» Problem to solve
Your answer should be the line containing "ring tip: (733, 1120)" and every line after it to the end of the records below, word for word.

Saved data entries:
-=-=-=-=-

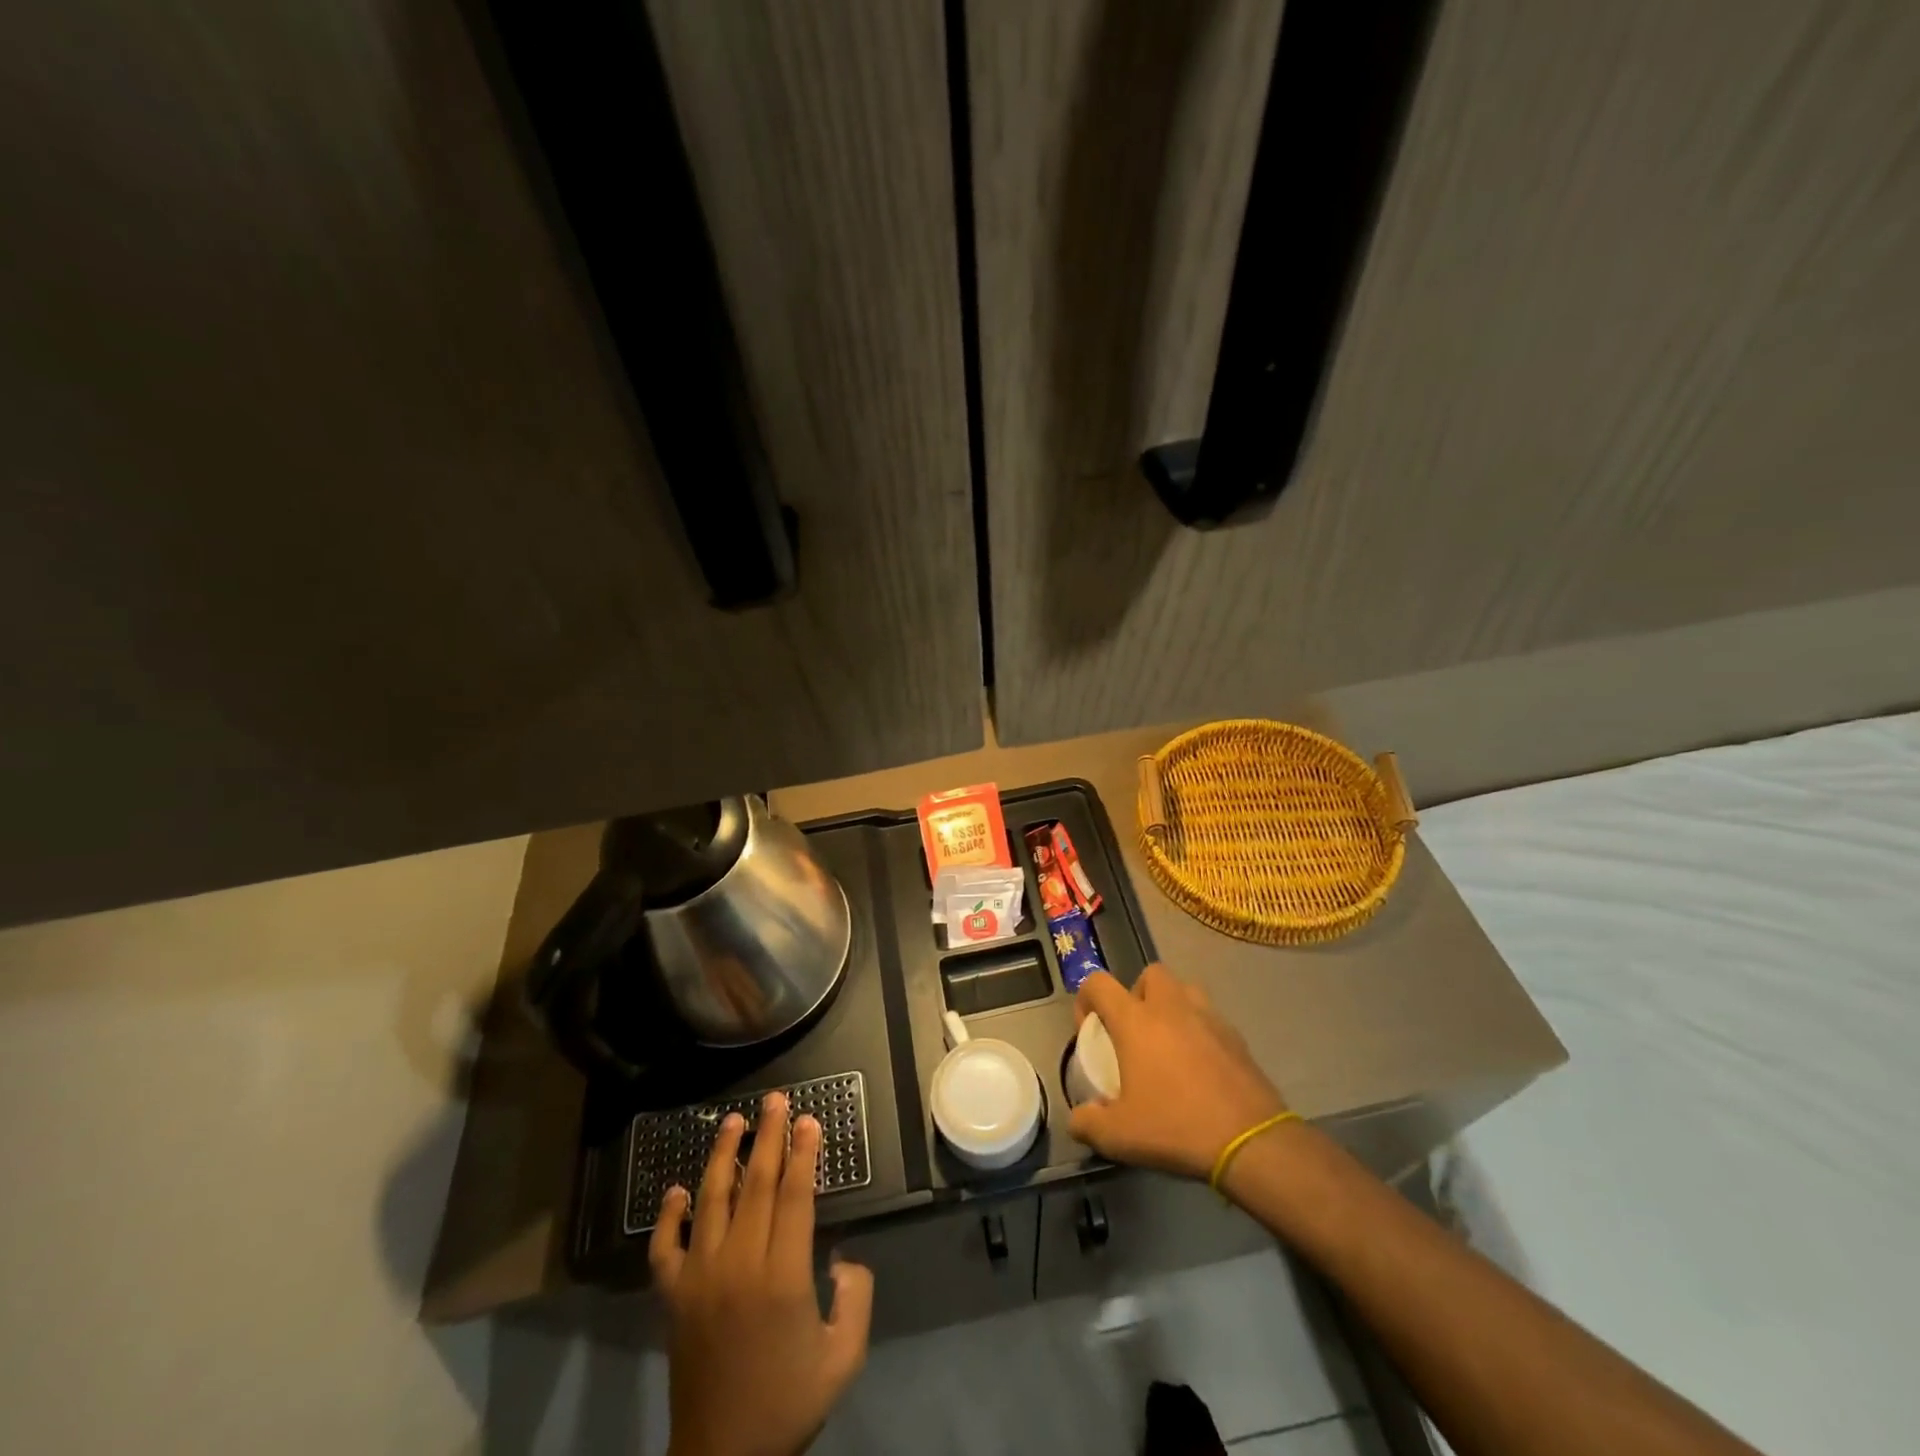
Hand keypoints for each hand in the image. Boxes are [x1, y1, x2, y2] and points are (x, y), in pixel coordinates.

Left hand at [650, 1092, 873, 1455]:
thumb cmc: (788, 1405)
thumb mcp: (843, 1356)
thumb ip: (855, 1297)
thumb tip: (841, 1256)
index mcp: (783, 1276)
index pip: (796, 1195)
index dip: (804, 1153)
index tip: (808, 1119)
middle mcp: (739, 1264)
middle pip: (757, 1184)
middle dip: (769, 1136)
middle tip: (775, 1100)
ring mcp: (700, 1278)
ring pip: (712, 1200)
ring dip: (724, 1155)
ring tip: (733, 1120)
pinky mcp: (673, 1297)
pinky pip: (666, 1247)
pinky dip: (669, 1215)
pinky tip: (678, 1189)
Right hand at [1068, 964, 1288, 1180]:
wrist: (1250, 1141)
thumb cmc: (1176, 1127)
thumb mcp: (1119, 1136)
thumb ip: (1088, 1123)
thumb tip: (1078, 1119)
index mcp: (1135, 1020)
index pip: (1098, 983)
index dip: (1086, 999)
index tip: (1089, 1030)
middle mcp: (1170, 1006)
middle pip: (1149, 974)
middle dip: (1137, 994)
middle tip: (1134, 1032)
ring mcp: (1208, 1017)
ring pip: (1184, 990)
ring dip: (1171, 1007)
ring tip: (1168, 1043)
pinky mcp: (1236, 1036)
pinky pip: (1210, 1019)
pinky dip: (1199, 1031)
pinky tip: (1199, 1067)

-=-=-=-=-

» Written reply
ring tip: (733, 1120)
pinky mcp: (673, 1297)
pinky pip: (666, 1247)
pinky dip: (669, 1215)
pinky tip: (678, 1189)
Right hand at [1068, 964, 1288, 1180]:
wrist: (1250, 1141)
thumb cmc: (1176, 1127)
thumb mcp: (1119, 1136)
thumb ip: (1088, 1123)
thumb tip: (1078, 1119)
index mcp: (1135, 1020)
index pip: (1098, 983)
index dip: (1086, 999)
index tip: (1089, 1030)
middle mcp: (1170, 1006)
middle pip: (1149, 974)
middle dip: (1137, 994)
middle tip: (1134, 1032)
ring mcp: (1208, 1017)
ring pip: (1184, 990)
ring dip: (1171, 1007)
ring tip: (1168, 1043)
pinky mcp: (1236, 1036)
pinky pip: (1210, 1019)
pinky dip: (1199, 1031)
pinky tip: (1199, 1067)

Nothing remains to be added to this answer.